My parents spoke Ladino, my older sisters understood it, I could piece together a little here and there, and I’m emblematic of this generation’s Sephardic Jew.

I researched a little, and uncovered a few things about the past my parents weaned me away from: Durme, Durme, for instance, a traditional lullaby that featured on the album that drove my mother to tears. I asked my sisters if they remembered the song; they, born in Turkey, did; I, born in Montreal, did not. My mother sang me songs from the 1930s and 1940s movies that had made North America her ambition: "Shine on Harvest Moon" and "When I’m Calling You" (with its ridiculous notion of how Mounties pursued snowbound maidens). Not "Durme Durme."
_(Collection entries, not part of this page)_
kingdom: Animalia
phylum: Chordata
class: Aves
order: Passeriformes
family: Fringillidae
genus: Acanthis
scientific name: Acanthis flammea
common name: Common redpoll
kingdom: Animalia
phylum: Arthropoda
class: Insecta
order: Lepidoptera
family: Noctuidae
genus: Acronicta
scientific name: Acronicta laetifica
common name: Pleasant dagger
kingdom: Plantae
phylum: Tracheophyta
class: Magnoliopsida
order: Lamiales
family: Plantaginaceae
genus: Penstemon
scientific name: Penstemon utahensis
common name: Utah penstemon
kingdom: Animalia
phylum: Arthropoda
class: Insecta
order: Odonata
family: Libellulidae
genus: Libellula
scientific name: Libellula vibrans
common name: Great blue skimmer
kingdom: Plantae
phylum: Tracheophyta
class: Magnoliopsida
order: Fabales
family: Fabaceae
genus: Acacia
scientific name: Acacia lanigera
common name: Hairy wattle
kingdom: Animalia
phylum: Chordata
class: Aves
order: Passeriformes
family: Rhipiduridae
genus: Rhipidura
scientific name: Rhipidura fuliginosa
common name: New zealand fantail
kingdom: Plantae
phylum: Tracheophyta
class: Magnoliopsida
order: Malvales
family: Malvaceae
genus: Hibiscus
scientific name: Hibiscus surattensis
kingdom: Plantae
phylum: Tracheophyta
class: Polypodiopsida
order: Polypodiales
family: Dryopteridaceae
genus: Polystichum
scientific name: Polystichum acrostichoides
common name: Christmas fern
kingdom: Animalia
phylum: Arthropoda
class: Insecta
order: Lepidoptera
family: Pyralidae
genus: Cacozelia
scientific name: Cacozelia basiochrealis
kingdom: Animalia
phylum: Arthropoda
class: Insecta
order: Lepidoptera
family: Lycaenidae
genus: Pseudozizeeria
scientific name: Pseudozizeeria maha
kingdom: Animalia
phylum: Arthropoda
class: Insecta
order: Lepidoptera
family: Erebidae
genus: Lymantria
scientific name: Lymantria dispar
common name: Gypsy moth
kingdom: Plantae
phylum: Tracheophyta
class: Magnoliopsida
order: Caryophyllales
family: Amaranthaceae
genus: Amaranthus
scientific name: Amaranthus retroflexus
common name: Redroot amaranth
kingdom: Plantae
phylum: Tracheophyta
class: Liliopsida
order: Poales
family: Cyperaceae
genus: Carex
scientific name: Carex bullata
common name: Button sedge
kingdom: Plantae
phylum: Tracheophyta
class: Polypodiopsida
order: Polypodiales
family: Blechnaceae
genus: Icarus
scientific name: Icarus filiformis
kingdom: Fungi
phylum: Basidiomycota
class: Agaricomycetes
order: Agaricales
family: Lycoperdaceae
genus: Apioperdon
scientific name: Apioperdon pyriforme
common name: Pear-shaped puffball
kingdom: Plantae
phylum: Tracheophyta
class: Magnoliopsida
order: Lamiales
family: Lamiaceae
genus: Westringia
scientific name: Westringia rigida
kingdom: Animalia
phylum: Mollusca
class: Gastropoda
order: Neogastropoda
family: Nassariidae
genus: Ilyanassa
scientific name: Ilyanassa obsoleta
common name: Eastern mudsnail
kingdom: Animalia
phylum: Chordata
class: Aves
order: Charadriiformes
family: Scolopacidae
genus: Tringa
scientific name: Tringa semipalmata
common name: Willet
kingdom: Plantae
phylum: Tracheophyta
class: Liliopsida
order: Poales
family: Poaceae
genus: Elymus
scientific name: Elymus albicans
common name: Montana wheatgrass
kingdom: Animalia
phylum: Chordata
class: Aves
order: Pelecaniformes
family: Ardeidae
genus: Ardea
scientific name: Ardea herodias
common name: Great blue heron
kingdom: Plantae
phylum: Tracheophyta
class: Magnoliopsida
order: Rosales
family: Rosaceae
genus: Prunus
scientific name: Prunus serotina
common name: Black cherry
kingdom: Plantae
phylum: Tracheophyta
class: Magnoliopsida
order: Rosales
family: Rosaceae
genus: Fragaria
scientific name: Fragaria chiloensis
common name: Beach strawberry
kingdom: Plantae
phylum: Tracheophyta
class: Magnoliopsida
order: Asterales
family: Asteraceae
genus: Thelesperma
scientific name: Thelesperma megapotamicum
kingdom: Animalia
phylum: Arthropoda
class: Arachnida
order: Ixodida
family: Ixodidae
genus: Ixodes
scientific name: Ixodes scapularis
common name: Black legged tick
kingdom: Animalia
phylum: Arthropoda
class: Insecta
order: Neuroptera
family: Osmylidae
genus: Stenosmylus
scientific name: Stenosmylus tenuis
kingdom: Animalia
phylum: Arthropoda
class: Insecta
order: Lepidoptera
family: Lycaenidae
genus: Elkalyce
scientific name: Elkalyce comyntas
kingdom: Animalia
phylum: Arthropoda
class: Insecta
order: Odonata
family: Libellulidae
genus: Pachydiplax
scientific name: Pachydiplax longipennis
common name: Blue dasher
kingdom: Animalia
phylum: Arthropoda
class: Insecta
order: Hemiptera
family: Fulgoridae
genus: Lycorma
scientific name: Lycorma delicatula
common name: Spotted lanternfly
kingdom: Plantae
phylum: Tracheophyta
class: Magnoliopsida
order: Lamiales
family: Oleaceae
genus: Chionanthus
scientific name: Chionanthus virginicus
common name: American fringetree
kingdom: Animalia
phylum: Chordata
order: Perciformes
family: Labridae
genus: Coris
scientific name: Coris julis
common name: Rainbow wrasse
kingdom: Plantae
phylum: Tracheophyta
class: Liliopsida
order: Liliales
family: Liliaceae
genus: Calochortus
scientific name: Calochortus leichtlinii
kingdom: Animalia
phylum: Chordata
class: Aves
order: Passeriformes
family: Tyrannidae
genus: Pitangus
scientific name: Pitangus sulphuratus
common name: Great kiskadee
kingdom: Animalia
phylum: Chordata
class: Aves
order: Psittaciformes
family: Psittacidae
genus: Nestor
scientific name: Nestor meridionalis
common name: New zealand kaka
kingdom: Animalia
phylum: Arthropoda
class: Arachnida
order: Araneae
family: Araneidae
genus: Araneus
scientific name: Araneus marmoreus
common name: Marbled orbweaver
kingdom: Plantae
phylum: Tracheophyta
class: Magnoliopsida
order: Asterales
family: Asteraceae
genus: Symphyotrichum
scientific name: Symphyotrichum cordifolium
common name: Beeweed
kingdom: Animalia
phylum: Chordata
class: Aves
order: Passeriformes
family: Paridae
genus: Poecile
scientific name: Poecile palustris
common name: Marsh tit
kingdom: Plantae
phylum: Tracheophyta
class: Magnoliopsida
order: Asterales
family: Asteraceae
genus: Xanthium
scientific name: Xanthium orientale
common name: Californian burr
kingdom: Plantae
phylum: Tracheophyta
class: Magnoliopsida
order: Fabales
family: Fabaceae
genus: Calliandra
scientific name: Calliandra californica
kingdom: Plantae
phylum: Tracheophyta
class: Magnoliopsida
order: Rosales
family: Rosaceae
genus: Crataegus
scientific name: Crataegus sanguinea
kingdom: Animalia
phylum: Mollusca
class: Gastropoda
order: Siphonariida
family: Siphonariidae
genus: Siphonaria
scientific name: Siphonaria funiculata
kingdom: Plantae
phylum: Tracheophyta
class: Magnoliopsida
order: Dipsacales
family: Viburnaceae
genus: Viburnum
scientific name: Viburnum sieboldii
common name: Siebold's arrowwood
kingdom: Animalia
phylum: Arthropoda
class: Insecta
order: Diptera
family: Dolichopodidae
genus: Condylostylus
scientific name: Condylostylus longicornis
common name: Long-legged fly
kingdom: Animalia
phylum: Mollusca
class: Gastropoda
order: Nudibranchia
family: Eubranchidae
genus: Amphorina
Ten or so years ago, I visited Salonika for the first time in my life. (My mother”s family, descended from vintners, took its name from a vine laden valley to its north; two of my grandparents were born there; another ancestor earned the honorific "Pasha" functioning as a kind of treasurer to the provincial leader in the late 19th century.)  I stayed with Greek friends, and when they asked about my (Greek-sounding) last name, I would try to explain but it was like enthusing about vespas at a bikers rally: It was all about Greeks vs. Turks. What was this about the Jews? No one even knew that the city once had a Jewish plurality; they were vaguely aware of a Jewish quarter.

My Greek friends were otherwise immensely hospitable, and wondered how a grandson of Greeks could not handle the language and insisted on calling me Ronnus and plying me with retsina. At one point, I couldn’t take much more and retired to a bedroom over the balcony.

I closed my eyes and drifted into the suspended region between sleep and wakefulness. I heard one of my hosts asking my girlfriend where I was. She explained, and he laughed and started singing "Durme Durme."

I snapped out of my hangover and ran downstairs: How did you know that song? Did you know it was a Jewish song?

He shrugged: It was "around." He had heard the song "around."

As if I had lost it. Except I didn’t. It never really belonged to me.

Cardozo doesn’t need the "first Hispanic" honorific. We don’t need to claim it for him.

It’s enough that he was a proud Jew.